Uno imagina una cueva de osos hibernando todos juntos al acordarse de los sindicatos, cuyos miembros fueron desapareciendo de la actualidad a medida que se informaba al personal de sus hazañas. A veces se ve a alguno delante de un micrófono como recién levantado, con los ojos hinchados y el pelo despeinado por detrás como el productor de El Padrino al que le metían en la cama la cabeza del caballo, como si estuvieran de guardia y con la actitud de acabar cuanto antes y volverse a la cueva.
Lo del sindicato es una decadencia lenta como la del pueblo castellano que termina en ruinas.
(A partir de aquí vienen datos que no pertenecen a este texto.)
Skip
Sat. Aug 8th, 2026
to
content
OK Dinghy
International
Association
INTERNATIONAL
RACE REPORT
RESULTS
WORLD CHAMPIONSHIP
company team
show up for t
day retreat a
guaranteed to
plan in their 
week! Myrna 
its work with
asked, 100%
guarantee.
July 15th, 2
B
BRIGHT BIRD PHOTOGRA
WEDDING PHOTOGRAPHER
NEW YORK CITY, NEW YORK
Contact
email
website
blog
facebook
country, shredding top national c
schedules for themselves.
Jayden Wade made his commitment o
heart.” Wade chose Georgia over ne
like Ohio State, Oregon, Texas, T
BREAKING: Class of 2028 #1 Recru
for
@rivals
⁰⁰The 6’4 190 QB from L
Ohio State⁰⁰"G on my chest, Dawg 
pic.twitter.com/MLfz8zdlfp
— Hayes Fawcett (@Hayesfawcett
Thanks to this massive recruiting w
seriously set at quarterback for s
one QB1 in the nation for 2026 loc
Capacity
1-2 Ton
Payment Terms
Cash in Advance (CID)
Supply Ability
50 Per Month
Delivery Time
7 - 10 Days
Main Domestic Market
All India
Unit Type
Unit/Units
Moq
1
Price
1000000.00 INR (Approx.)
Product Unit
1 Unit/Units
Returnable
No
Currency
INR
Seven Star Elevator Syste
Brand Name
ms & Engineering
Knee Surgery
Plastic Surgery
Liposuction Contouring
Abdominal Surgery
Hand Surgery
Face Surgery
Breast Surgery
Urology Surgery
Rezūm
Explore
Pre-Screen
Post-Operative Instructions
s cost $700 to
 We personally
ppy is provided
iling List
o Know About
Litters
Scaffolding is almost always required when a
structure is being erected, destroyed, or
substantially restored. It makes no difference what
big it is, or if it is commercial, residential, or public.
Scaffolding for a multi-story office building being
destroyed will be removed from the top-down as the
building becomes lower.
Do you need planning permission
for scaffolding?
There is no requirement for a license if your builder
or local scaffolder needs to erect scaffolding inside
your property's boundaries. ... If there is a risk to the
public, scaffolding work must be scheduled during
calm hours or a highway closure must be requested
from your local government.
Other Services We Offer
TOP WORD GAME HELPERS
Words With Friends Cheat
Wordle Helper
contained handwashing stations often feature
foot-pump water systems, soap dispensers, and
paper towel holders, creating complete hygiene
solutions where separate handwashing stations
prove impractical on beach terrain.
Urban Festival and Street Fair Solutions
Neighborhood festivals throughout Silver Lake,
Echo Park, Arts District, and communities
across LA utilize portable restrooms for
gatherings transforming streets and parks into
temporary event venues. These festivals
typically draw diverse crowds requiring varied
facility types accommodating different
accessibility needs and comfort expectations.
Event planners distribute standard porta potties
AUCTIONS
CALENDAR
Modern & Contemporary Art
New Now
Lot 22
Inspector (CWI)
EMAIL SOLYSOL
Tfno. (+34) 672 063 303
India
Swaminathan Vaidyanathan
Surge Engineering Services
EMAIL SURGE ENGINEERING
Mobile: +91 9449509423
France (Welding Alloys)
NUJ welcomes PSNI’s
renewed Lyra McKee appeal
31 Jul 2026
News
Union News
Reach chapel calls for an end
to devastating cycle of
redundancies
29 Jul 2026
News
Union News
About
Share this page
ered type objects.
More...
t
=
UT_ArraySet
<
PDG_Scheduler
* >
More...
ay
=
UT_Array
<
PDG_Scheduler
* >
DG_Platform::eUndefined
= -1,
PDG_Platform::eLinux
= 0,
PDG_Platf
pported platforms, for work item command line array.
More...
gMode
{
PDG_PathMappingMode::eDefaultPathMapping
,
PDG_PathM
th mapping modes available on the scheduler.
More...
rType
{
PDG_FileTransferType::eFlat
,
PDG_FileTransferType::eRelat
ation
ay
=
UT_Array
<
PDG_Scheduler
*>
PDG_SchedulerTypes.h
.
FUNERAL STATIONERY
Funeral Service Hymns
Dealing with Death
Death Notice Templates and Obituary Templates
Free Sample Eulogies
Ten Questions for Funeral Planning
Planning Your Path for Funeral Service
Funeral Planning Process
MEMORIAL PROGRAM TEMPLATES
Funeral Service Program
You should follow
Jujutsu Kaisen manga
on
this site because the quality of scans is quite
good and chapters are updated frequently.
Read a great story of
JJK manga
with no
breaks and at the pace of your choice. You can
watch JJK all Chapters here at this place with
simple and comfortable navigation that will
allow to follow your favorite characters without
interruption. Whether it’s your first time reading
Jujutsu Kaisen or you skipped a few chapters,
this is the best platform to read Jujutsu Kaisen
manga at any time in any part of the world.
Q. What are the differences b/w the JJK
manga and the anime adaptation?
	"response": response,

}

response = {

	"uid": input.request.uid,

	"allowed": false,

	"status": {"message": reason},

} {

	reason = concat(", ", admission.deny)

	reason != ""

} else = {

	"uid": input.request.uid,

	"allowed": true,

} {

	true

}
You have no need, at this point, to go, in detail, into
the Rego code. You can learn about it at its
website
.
Los mismos muros mojados con verde en las junturas. Todo sigue aparentemente igual menos el mundo, que es de lo que han trascendido dirigentes y liberados y representantes para ubicarse en el cielo de los privilegios que ahora aparece nublado, desde donde se ve la tierra a vista de pájaro.
Mientras, abajo, en días grandes como los de las huelgas (cuando de niño eran días de fiesta) donde uno imagina engalanándose a los protagonistas hasta con flores en el pelo igual que para una puesta de largo, o como don Fanucci con su sombrero ladeado saludando al vecindario con el dorso de la mano, unos cuantos comisionados se apostaban en la puerta de las empresas y de los comercios lo mismo que en los buenos tiempos pero en los malos.
Uno les ha visto con el termo como antaño, cuando casi todo parecía que tenía sentido. Y se recuerda el derroche de panfletos y de banderas y de pegatinas como si se asistiera al estreno de ‘Parque Jurásico’ donde sólo faltaban los dinosaurios de plástico con la cabeza de Méndez y Fernández, y cuyo individuo más solicitado sería el tiranosaurio Martínez emitiendo su terrorífico sonido desde la espesura de un consejo. Qué tiempos aquellos cuando se revivía la lucha sindical como a los dinosaurios del mesozoico conservados en ámbar.
Por salirse de este tono, se le viene a la memoria caprichosamente cómo a Mariló Montero, esa reina de la mañana, le suprimieron el público para ahorrar. Y cómo hace ya un par de años uno se tomó regular que se cumplían veinticinco años del Joshua Tree, como si le hubieran marcado en la frente la fecha de caducidad igual que a un envoltorio del supermercado.
De adolescente uno fantaseaba con la vida en Kiribati, la misma de los presos huidos de Stephen King en Zihuatanejo, al ver un día en un documental a los indígenas cantarle al sol naciente sobre la arena, y frente al mar gris y bajo el cielo gris del amanecer. Pero resulta que el gobierno del archipiélago lleva veinte años buscando tierra para ubicar a sus habitantes, que corren peligro de ser engullidos por las aguas del Pacífico.
No puede uno evitar cierta desazón, el tiempo, siempre el tiempo, lo mismo que un nativo cadaquense con la tramontana que viene y se va y provoca suicidios como el del cuento de García Márquez. A Mariló le quitaron el público, y eso es como a si Benny Hill le hubieran quitado las risas.
Están quitándolo todo menos a los sindicatos, la Baby Jane que pretende continuar su carrera de niña prodigio en la senectud, que duermen hasta la próxima primavera. Méndez y Fernández tienen pinta de señores de secano, de los de estar en la playa bajo la sombrilla con la camisa abierta, y, como los kiribatianos, no creen que puedan sobrevivir a la inundación. En el ínterin Bono ha perdido buena parte de su voz de fuego inolvidable, y uno siente nostalgia de esas señoras espectadoras y felices y risueñas con su disfrute y sus piernas colgando de los asientos.